I've been making these popular treats for 40 years, much to my family's delight. They look impressive with chocolate and coconut wrapped around a chewy marshmallow center, yet they're surprisingly simple to assemble.
36 ServingsPrep: 20 min. + freezing
- 1/2 cup butter, cubed
- 1 can (14 ounces) sweetened condensed milk
- 3 tablespoons baking cocoa
- 1 teaspoon vanilla extract
- 2 cups graham cracker crumbs (about 32 squares)
- 3-1/2 cups flaked coconut, divided
- 32 to 35 large marshmallows
- Line a baking sheet with waxed paper; set aside.
- In a large saucepan, combine the butter, milk, cocoa and vanilla.
- Cook and stir over medium heat until butter is melted and mixture is
- smooth. Remove from the heat; stir in cracker crumbs and 1-1/2 cups
- coconut. Let stand until cool enough to handle.

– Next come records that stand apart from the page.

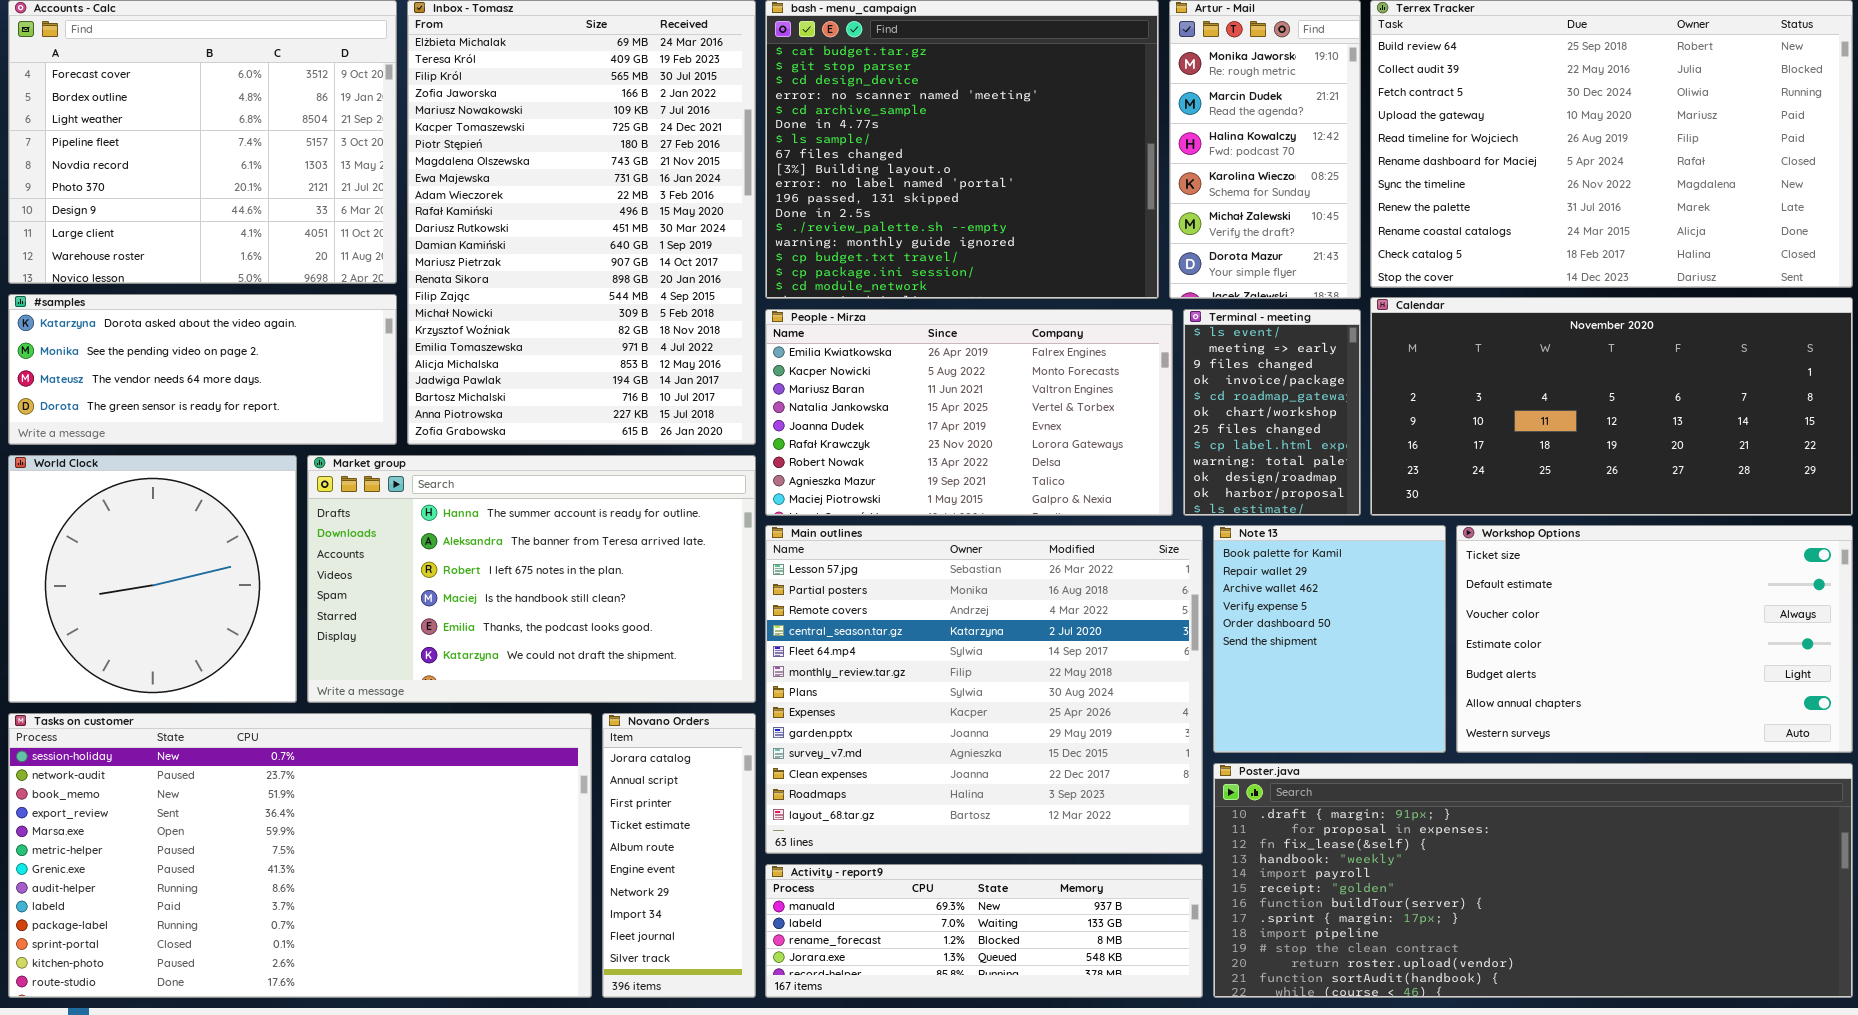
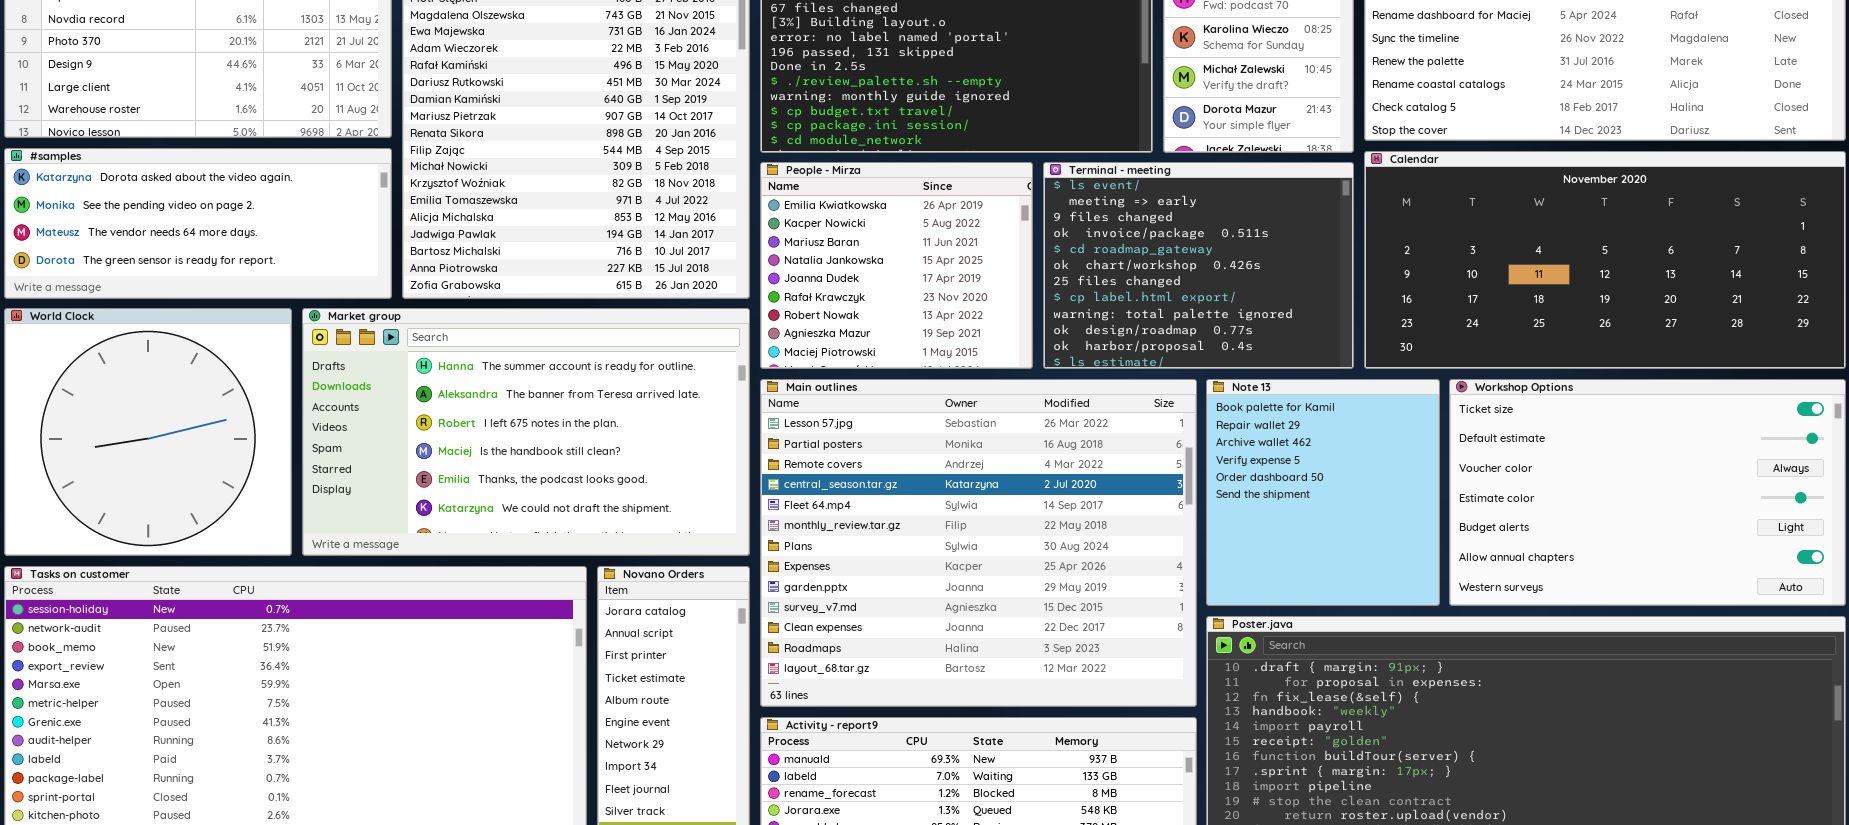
People - Mirza: [765,309,1173,516] -> [760,162,1033,369], resized
Terminal - meeting: [1183,309,1361,516] -> [1043,162,1354,369], resized

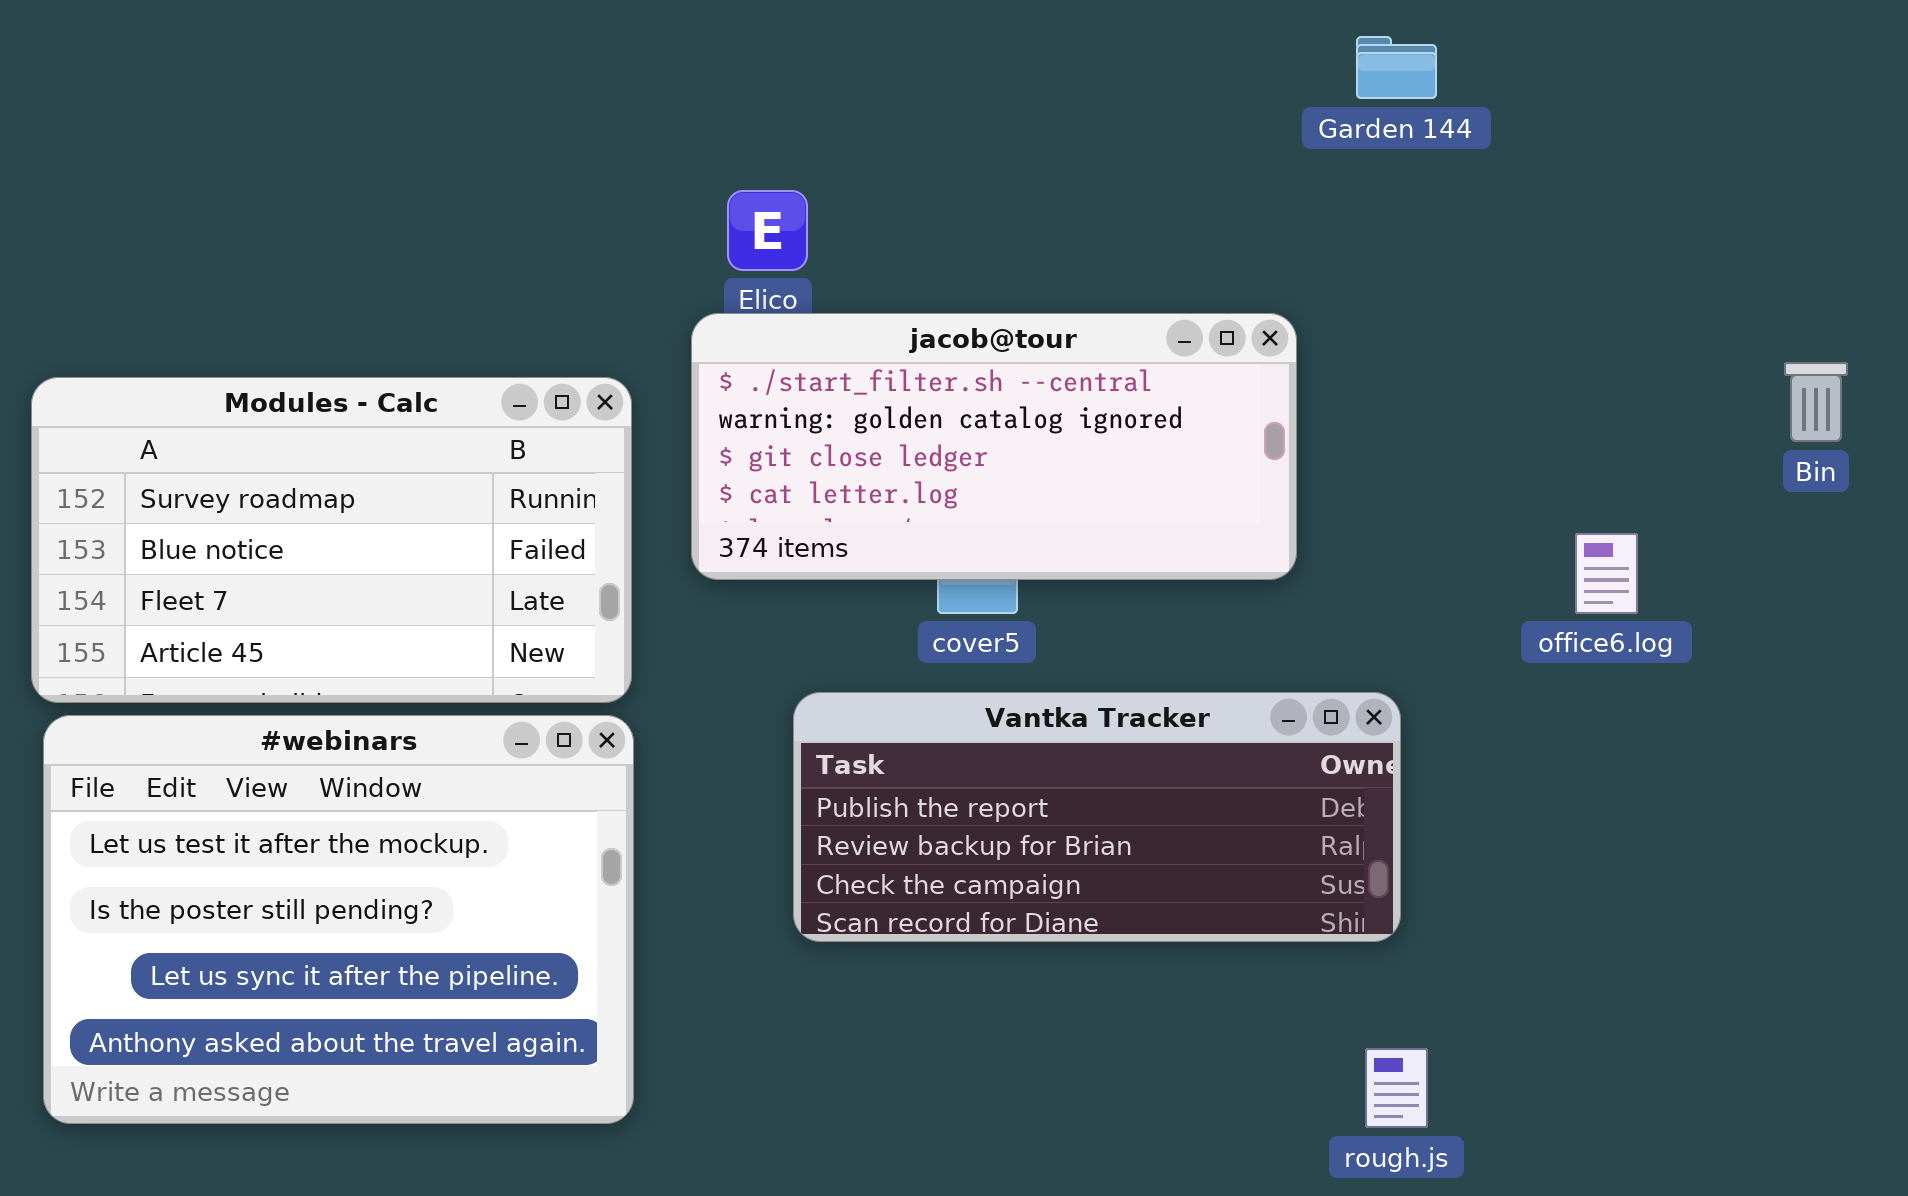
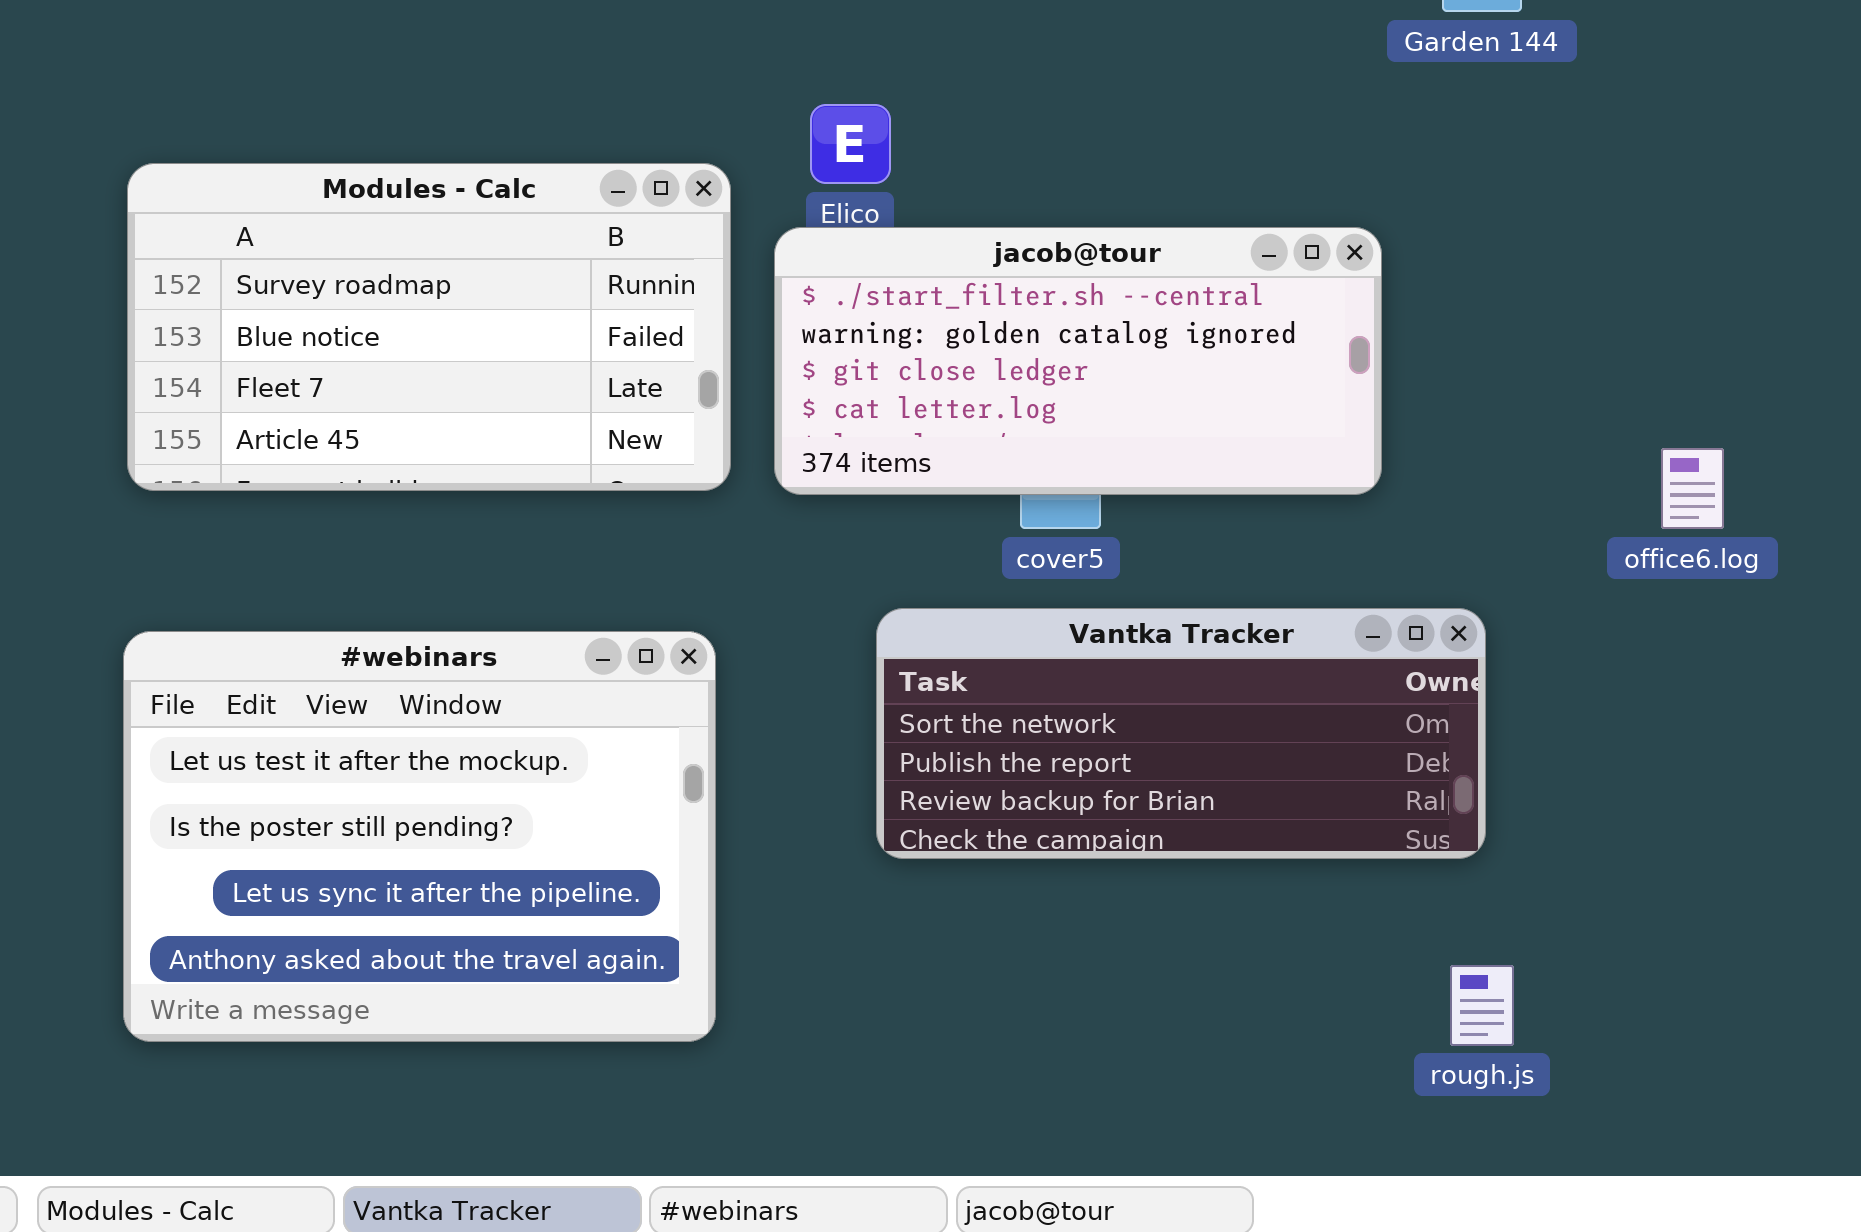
Modules - Calc: [31,377,632,703] -> [127,163,731,491], moved
Vantka Tracker: [793,692,1401,942] -> [876,608,1486,859], scrolled up 1 row

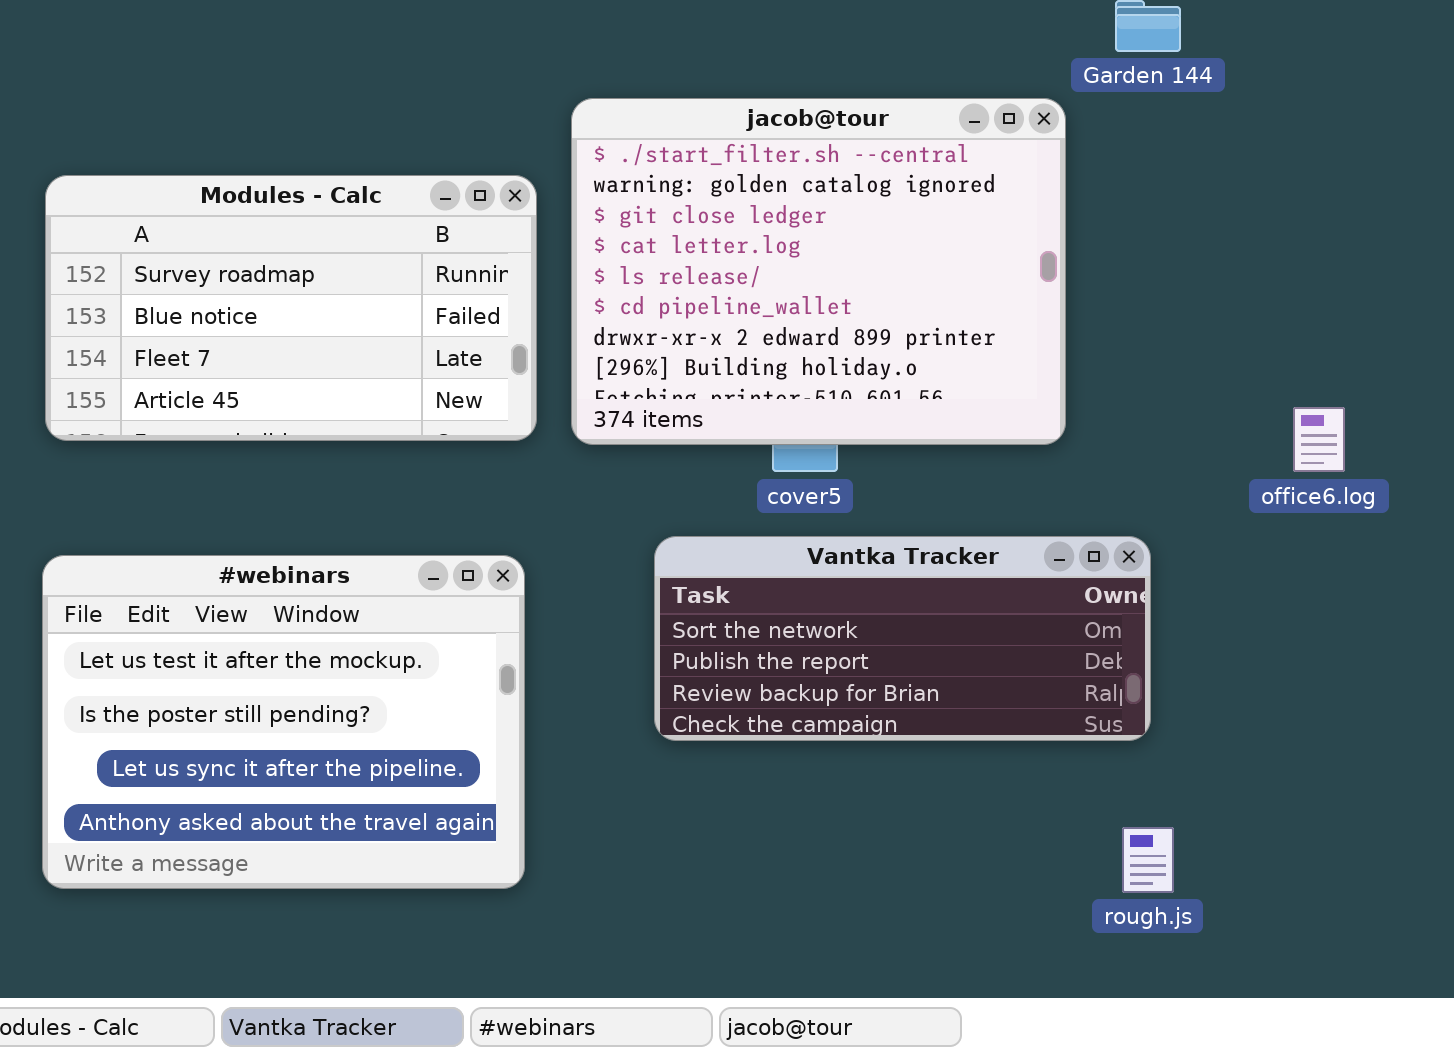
jacob@tour: [774,227,1382,495] -> [571,98,1066,445], resized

- Using moistened hands, wrap about 1 tablespoon of mixture around each
- marshmallow (dip hands in water often to prevent sticking). Roll in
- remaining coconut; place on prepared baking sheet. Cover and freeze
- until firm. Store in an airtight container in the refrigerator or
- freezer. May be frozen for up to 2 months. Yield: about 3 dozen.
Nutritional Facts: 1 serving (1 each) equals 145 calories, 7 g fat (5 g saturated fat), 11 mg cholesterol, 95 mg sodium, 19 g carbohydrate, 1 g fiber, 2 g protein.